The researchers also looked at the data by gender, as women generally have a stronger vaccine response than men. There was a robust association between sleep duration and antibody response in men, but they said more data was needed for women because the studies did not control for changes in sex hormone levels, which are known to affect immune function.

Large-scale studies are also needed to determine when people should get enough sleep to promote an optimal vaccine response at the time of inoculation, the researchers said.

Other authors include Karine Spiegel, Amandine E. Rey, Anne Cheylus, Kirean Ayling, Christian Benedict, Tanja Lange, Aric A. Prather, Daniel J. Taylor and Eve Van Cauter. The authors have declared no competing interests directly related to this study.

About this news about sleep research and vaccination

Author: Jason Millman
Source: UCLA
Contact: Jason Millman – UCLA
Picture: Image is in public domain

Original research: Free access.
“A meta-analysis of associations between insufficient sleep duration and antibody response to vaccination” by Michael Irwin et al. Current biology


A meta-analysis of associations between insufficient sleep duration and antibody response to vaccination

Strong points

  • Insufficient sleep (<6 hours/night) around vaccination reduces antibody response
  • The reduction is similar to the decrease in COVID-19 vaccine antibodies over 2 months
  • The association seems robust in men, but more data are needed in women
  • Optimizing sleep duration at the time of vaccination may boost antibody response


Vaccination is a major strategy for controlling a viral pandemic. Simple behavioral interventions that could stimulate vaccine responses have not yet been identified. We performed meta-analyses to summarize the evidence linking the amount of sleep obtained in the days surrounding vaccination and antibody response in healthy adults.

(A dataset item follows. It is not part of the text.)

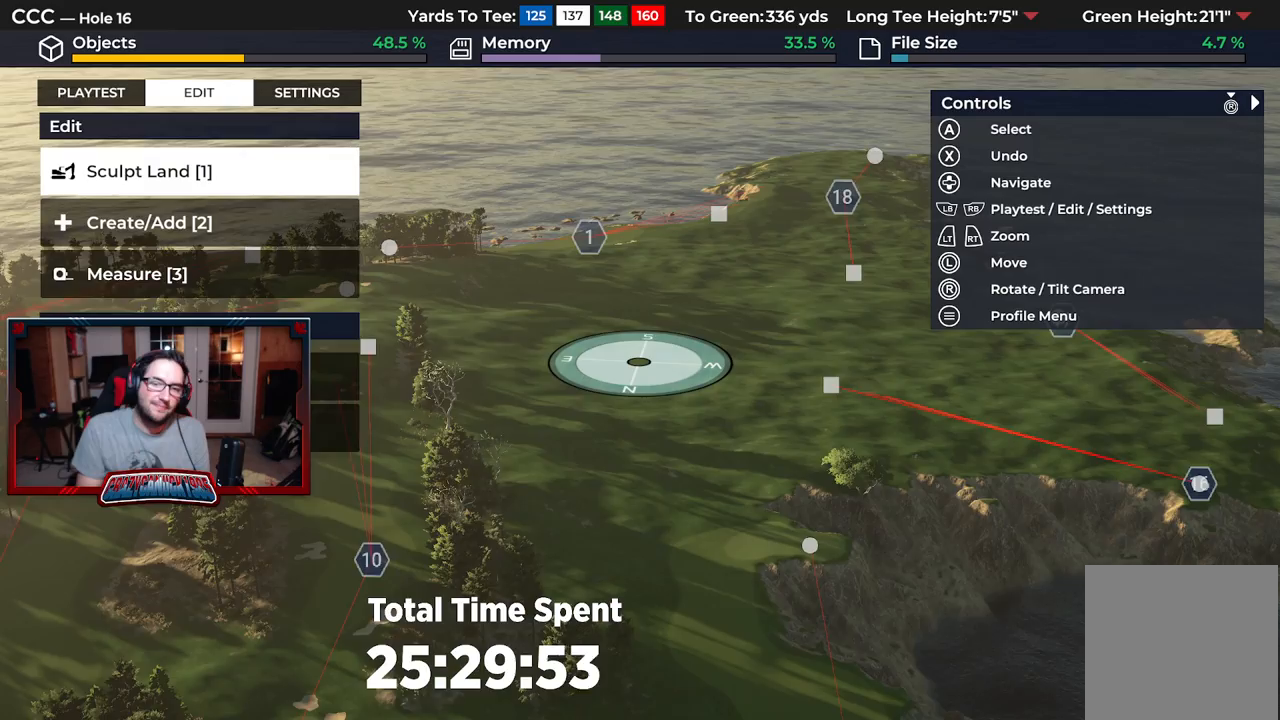
{"buttons": [], "left_stick": "up", "right_stick": "center", "events": [[67, "left_stick", "down"], [300, "left_stick", "center"], [500, "left_stick", "up"]]}
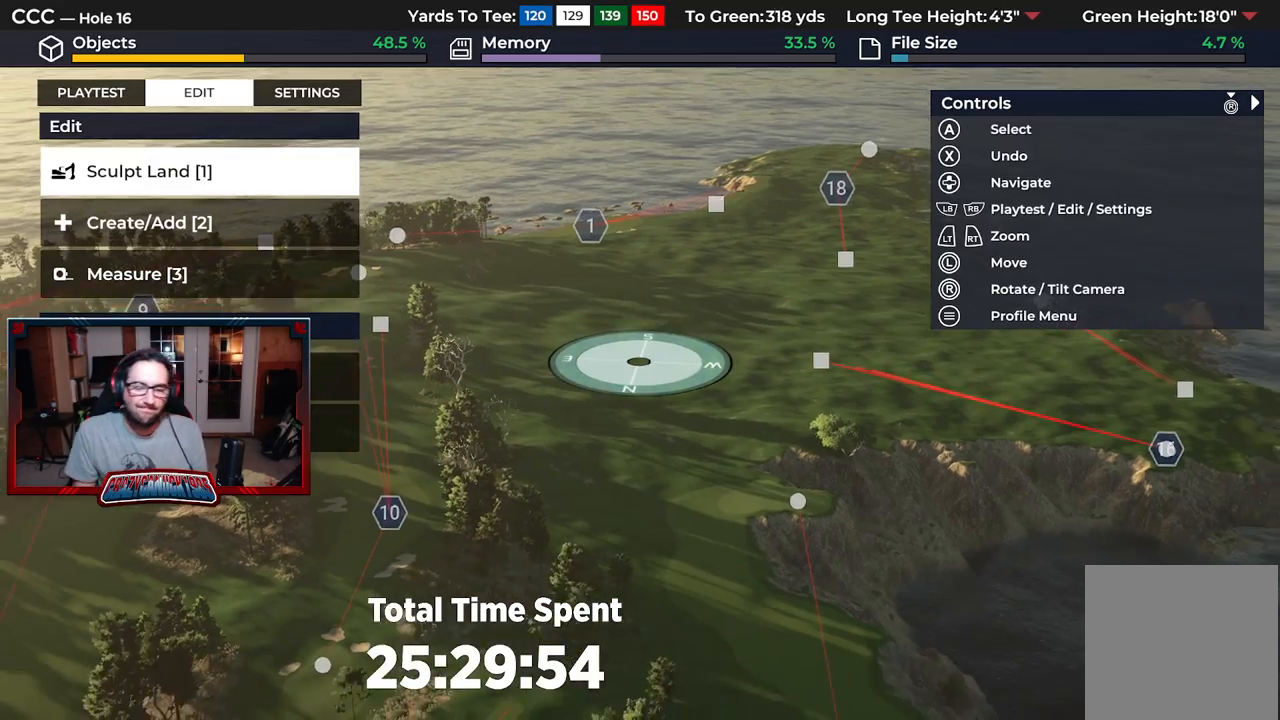
{"buttons": ["R2"], "left_stick": "center", "right_stick": "center", "events": [[150, "right_stick", "up"], [200, "R2", "down"], [367, "left_stick", "center"], [367, "right_stick", "center"]]}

Authors of included studies provided the information necessary to accurately estimate pooled effect sizes (ES) and 95% confidence intervals (95% CIs) and to examine gender differences.

The association between self-reported short sleep (<6 h/night) and reduced vaccine response did not meet our prespecified statistically significant criteria (total n=504, ages 18-85; overall ES (95% CI ) = 0.29 (-0.04, 0.63)).

Objectively assessed short sleep was associated with a large decrease in antibody response (total n = 304, ages 18-60; overall ES (95% CI) = 0.79 (0.40, 1.18)) . In men, the pooled ES was significant (overall ES (95% CI) = 0.93 (0.54, 1.33)), while it did not reach significance in women (overall ES (95% CI) = 0.42 (−0.49, 1.32)).

These results provide evidence that insufficient sleep duration significantly decreases the response to antiviral vaccination and suggests that obtaining an adequate amount of sleep during the days surrounding vaccination can enhance and prolong the humoral response.

Large-scale, well-controlled studies are urgently needed to define (1) the time window around inoculation when optimizing sleep duration is most beneficial, (2) the causes of the disparity between sexes in the impact of sleep on the response, and (3) the amount of sleep needed to protect the response.